ETS vs Redis
26 Oct 2024I recently made some optimizations at work that saved more than 40% CPU at peak time. In this post, I go over the details about how I identified and fixed the bottleneck.
Preparation
The first step is to identify the bottleneck. There might or might not be a single big bottleneck in a system. Usually, it’s not straightforward to replicate the production workload on a staging or developer machine. Instead, I focused on profiling the system in production without disrupting live workloads.

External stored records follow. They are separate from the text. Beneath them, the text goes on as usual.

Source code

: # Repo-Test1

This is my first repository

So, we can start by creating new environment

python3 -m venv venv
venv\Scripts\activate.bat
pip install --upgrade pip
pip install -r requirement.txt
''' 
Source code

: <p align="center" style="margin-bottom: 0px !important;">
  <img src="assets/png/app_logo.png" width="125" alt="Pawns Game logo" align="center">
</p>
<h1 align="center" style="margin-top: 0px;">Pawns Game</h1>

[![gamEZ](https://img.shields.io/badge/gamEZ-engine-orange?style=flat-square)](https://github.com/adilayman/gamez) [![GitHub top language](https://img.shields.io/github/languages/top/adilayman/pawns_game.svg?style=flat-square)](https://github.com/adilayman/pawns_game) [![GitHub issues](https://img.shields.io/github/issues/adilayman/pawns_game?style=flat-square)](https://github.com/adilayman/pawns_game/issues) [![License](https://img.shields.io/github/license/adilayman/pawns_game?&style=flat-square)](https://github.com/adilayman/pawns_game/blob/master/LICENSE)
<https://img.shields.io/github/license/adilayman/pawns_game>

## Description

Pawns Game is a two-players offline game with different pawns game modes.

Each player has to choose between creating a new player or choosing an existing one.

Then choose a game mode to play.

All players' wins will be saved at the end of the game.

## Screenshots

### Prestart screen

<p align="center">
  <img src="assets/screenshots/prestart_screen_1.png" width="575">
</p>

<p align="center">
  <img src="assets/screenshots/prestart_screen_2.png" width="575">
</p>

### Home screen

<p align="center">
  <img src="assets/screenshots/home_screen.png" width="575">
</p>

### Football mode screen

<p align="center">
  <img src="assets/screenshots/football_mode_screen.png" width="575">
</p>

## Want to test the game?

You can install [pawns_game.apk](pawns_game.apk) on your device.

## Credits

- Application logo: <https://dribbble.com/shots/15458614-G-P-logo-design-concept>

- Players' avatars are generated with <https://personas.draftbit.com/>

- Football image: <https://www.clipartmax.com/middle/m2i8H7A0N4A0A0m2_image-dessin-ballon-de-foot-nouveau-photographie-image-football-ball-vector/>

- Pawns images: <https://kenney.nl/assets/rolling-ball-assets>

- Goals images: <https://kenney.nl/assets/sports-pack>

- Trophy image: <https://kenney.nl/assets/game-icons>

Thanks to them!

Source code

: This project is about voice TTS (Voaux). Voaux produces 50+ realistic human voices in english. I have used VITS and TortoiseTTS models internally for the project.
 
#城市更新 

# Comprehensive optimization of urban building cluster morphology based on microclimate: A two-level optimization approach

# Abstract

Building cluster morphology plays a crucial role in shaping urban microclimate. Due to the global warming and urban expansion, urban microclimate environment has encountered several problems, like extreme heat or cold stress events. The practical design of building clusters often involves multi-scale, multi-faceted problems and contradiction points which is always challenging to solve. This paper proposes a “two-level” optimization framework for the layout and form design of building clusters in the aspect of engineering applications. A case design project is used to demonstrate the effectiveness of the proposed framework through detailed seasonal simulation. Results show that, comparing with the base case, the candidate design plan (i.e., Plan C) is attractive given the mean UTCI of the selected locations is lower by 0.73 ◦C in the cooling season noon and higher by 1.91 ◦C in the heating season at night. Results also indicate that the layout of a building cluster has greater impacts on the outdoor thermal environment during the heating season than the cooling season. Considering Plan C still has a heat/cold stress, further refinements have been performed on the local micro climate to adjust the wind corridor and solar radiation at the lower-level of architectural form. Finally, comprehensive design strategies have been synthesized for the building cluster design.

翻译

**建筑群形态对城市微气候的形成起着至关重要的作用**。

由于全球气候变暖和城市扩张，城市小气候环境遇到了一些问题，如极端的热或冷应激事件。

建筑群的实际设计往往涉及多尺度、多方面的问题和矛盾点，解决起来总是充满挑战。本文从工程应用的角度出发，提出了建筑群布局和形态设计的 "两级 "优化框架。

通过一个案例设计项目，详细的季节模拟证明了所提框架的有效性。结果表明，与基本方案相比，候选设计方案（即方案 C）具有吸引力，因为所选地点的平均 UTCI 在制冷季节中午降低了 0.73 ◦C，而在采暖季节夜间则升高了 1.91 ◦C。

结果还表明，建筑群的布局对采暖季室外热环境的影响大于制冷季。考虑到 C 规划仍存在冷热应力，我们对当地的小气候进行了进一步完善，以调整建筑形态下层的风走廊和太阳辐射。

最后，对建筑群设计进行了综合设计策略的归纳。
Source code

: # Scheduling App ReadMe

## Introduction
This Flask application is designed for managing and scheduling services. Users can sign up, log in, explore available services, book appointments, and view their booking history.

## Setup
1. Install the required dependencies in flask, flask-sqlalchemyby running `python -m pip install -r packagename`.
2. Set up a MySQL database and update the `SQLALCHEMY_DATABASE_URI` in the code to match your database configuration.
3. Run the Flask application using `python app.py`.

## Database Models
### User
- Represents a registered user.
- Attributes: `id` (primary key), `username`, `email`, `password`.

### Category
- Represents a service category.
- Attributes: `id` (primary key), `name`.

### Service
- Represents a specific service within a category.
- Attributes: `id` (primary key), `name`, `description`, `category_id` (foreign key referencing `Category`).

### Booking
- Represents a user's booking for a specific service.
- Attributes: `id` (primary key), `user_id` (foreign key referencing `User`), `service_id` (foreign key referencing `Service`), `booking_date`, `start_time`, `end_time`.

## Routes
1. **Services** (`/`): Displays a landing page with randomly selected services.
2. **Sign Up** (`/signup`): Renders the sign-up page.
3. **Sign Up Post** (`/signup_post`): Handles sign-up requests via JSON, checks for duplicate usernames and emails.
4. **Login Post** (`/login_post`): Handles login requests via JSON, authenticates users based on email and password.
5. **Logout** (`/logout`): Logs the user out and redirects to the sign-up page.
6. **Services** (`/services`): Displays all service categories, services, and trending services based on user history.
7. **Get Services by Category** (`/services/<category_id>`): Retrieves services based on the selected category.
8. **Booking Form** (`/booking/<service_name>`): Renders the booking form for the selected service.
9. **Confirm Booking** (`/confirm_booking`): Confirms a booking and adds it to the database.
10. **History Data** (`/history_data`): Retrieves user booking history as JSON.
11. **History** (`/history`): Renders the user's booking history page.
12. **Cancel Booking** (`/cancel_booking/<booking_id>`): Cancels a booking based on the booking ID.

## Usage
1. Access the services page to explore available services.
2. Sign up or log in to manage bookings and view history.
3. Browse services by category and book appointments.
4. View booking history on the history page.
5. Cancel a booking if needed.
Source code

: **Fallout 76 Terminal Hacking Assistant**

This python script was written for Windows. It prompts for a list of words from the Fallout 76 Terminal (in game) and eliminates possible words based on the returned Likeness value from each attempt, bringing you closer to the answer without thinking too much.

Erlang provides a range of tools to find memory or CPU
bottlenecks. However, most of them are only suitable to run on a
developer machine because of the performance overhead. Erlang also
provides support for a Linux profiler called perf. I added
+JPperf true
to the rel/vm.args.eex
file to enable perf
support.
Data collection
sudo perf record -g -F 99 --pid 607343 --call-graph=fp -- sleep 10
sudo perf script --header > out.stacks
Let’s break down the steps. The first command perf record
collects
data, and the second command just reformats the collected data. -F
controls the sampling frequency; the default is usually set to 1000,
but I typically reduce this to 99 on a production system to reduce the
profiling overhead.
~/FlameGraph/stackcollapse-perf.pl < /tmp/out.stacks | \
sed -e 's/^[0-9]\+_//' -e 's/^erts_\([^_]\+\)_[0-9]\+/erts_\1/' | \
~/FlameGraph/flamegraph.pl --hash > /tmp/flame.svg
Copy the out.stacks
file to your local machine and use
FlameGraph to convert it to a flamegraph.
Hypothesis
The percentage of the Elixir stack was so small it didn’t even show up
anywhere unless one started to zoom in. There were a lot of
[unknown]
stacks as well, which I have’t yet figured out how to
fix. Playing around with the flamegraph for a bit, I noticed the
binary_to_term_1
with 3.02% usage and another place with exactly
the same children, just with the name binary_to_term_1
missing. The
total usage added up to 31.87%. I assumed both were the same and
started to look into our codebase for binary_to_term
usage.
$global::call_light_bif_shared > binary_to_term_1 > [beam.smp] > [beam.smp] > erts_atom_put > erts_atom_put_index
$global::call_bif_shared > beam_jit_call_bif > [beam.smp] > [beam.smp] > erts_atom_put > erts_atom_put_index
We use Redis heavily for our caching use cases and use
:erlang.term_to_binary(term, compressed: 6)
for serialization and
:erlang.binary_to_term(data)
for deserialization. Switching to any
other serialization format is out of the question since it’s unlikely
to be faster than the native serialization format.
Using an in-memory cache is another viable approach. ETS-based cache
is one of the straightforward ways to achieve in-memory caching. But
there is one caveat: unlike other programming languages, Erlang uses a
per-process heap, so whenever you fetch something from ETS, it’s going
to copy the term into the current process’s heap. So there is some
amount of copying involved. The question is, how does ETS copying
compare with binary_to_term
?
I ran a local benchmark for a very large object (7 MB compressed), and the results were impressive. I chose a large object to make sure the deserialization would be the bottleneck.
Name ips average deviation median 99th %
ets 11.77 84.93 ms ±7.99% 83.92 ms 111.97 ms
redis 1.83 546.06 ms ±5.44% 537.49 ms 626.95 ms
Comparison:
ets 11.77
redis 1.83 - 6.43x slower +461.13 ms
Experiment
I pushed a buggy version on day 1, which didn’t properly backfill the in-memory cache in the cache miss scenario. With the fix landed, we got more than 40% CPU reduction.
I regenerated the flamegraph again, and as expected, the
binary_to_term_1
function is nearly gone from the graph. Of course,
we now get ets_lookup_2
, which takes up 11.92%, but this is much
better than 31.87%. We also set the compress
flag in ETS to
true, which handles atoms and binaries more efficiently. Even
though we only reduced 20%, the net CPU difference is 40%. I
assume the other 20% might come from better garbage collection since
we don’t keep creating duplicate binaries when we deserialize.
We still use Redis, with the in-memory cache as another layer in front of it. We use versioned cache keys, so the invalidation of the in-memory cache is not really an issue.